15. Independent witnesses not examined:

               The contention of the learned counsel for the appellant regarding the non-examination of independent witnesses is concerned, this Court finds no merit in the same. Merely because the witnesses examined are relatives of the deceased, their evidence cannot be discarded when it is otherwise natural, cogent and trustworthy. The prosecution has adduced direct evidence through P.W.1 and P.W.2 and, though related to the deceased, their testimonies mutually corroborate each other on material particulars. In such circumstances, failure of the prosecution to examine independent witnesses is not fatal to the prosecution's case, more so, when the evidence of the eye witnesses though related, is credible and trustworthy. The Hon'ble Supreme Court has expounded the law on the subject of non-examination of independent witnesses and the weightage to be given to the witnesses,who are the relatives of the deceased. Useful reference in this regard can be made to the judgment of the Hon'ble Supreme Court of India in Guru Dutt Pathak vs. State of Uttar Pradesh [(2021)6 SCC 116]. The Hon'ble Supreme Court referring to its earlier judgment in paragraph No.24 held as follows:

               “24. One another ground given by the learned trial court while acquitting the accused was that no independent witness has been examined. The High Court has rightly observed that where there is clinching evidence of eyewitnesses, mere non-examination of some of the witnesses/independent witnesses and/or in absence of examination of any independent witnesses would not be fatal to the case of the prosecution.”

16. Lack of clarity regarding the weapon used in the crime: With regard to the alleged contradictions relating to the weapon used in the crime, P.W.1 described the weapon as  P.W.2 referred to it as  The learned counsel for the appellant relying on the statements of the said witnesses submitted that there was no clarity regarding the weapon used in the crime.

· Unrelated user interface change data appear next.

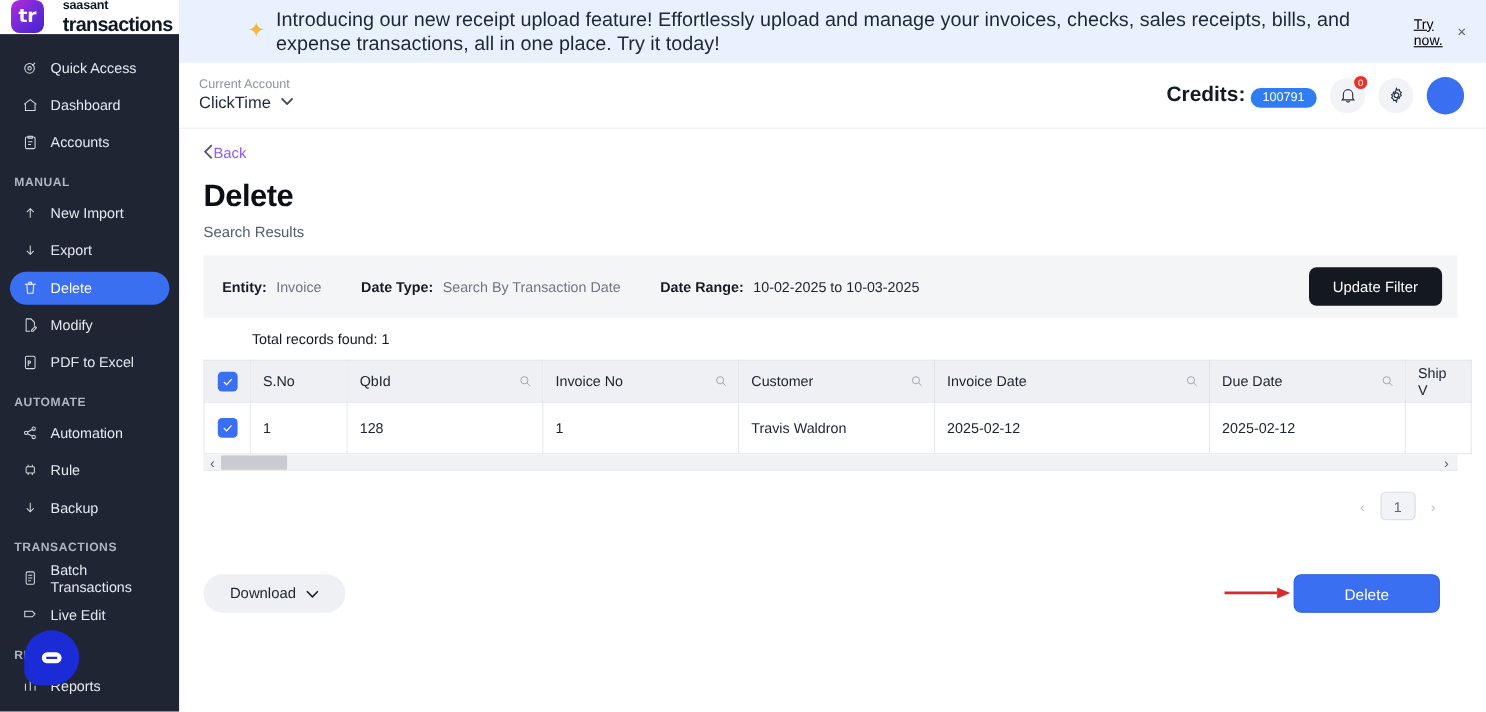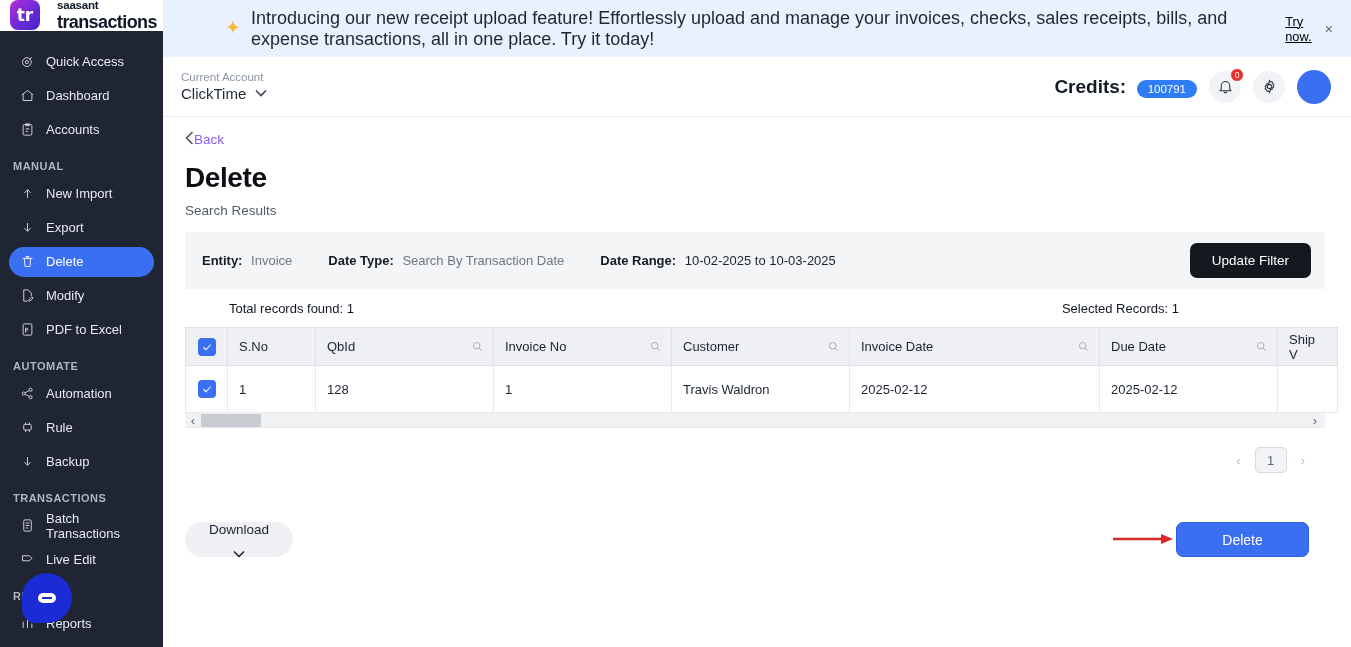--- a/index.html
+++ b/index.html
@@ -85,7 +85,7 @@
   .credits-label { font-size: 19px; font-weight: bold; color: #121a26; }
   .credits-pill {
     background: #2f7df4; color: #fff; font-size: 11.5px;
-    padding: 3px 11px; border-radius: 12px; margin-left: 6px;
+    padding: 3px 11px; border-radius: 12px; 
   }
   .icon-round {
     width: 32px; height: 32px; border-radius: 50%;

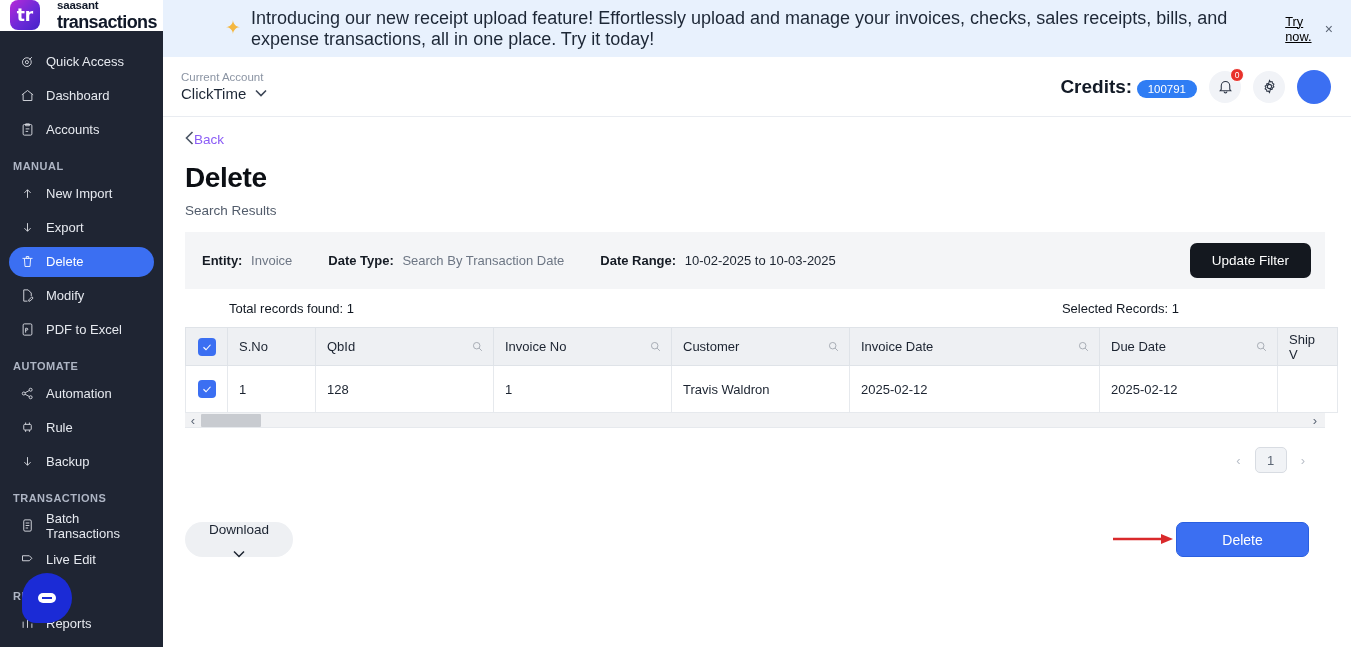--- a/index.html
+++ b/index.html
@@ -432,7 +432,6 @@
 
       <div class="counts">
         <span>Total records found: 1</span>
-        <span class="right">Selected Records: 1</span>
       </div>
 
       <div class="table-wrap">

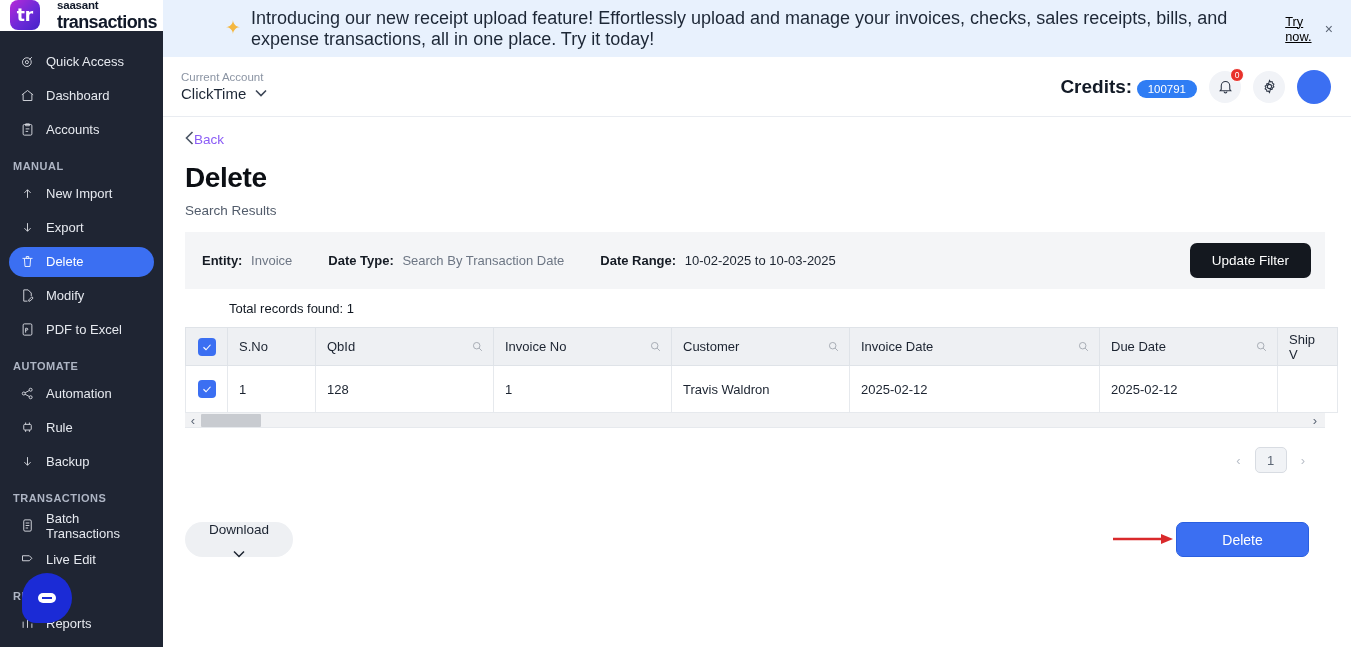--- a/index.html
+++ b/index.html
@@ -179,7 +179,6 @@
     height: 35px; padding: 0 24px; font-size: 13.5px; color: #1b2330;
     display: flex; align-items: center; gap: 9px; cursor: pointer;
     font-family: "Liberation Sans", sans-serif;
-    flex-direction: column;
   }
   .delete-btn {
     margin-left: auto; background: #3b6ff2; color: #fff;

This Court is of the view that the variations in the nomenclature are insignificant as all the witnesses consistently refer to a sharp-edged cutting weapon in the nature of a blade like knife being used in the crime. Moreover, the weapon used in the occurrence was recovered and marked as M.O.1, pursuant to the admissible portion of the confession statement of the accused (Ex.P.7). The forensic report Ex.P.13 described the weapon used in crime as ''Metal Knife-blade''. The forensic report corroborates the prosecution witnesses' description and hence, the minor discrepancy in description of the weapon does not affect the substratum of the prosecution case.

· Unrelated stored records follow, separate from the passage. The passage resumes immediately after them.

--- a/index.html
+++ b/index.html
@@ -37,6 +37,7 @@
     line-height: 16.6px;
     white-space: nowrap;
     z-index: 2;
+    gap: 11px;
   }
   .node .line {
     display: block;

17. In view of the foregoing discussions, all the grounds raised by the appellant are devoid of merit and stand rejected. The findings of the trial court reveal a proper appreciation of the oral and documentary evidence placed on record and in the absence of any perversity, the findings do not call for any interference in appeal. This Court finds that the prosecution has proved its case beyond doubt and hence the conviction is confirmed. Accordingly, the judgment of conviction passed by the learned IV Additional Sessions Judge, Madurai in S.C.No.51 of 2016 dated 31.07.2017 is confirmed. Even though the appellant's counsel prayed that a lenient view may be taken on the sentence, this Court, considering the gravity and the manner in which the offence was committed, is not inclined to interfere with the sentence imposed by the trial court.

18. In fine, this appeal is dismissed.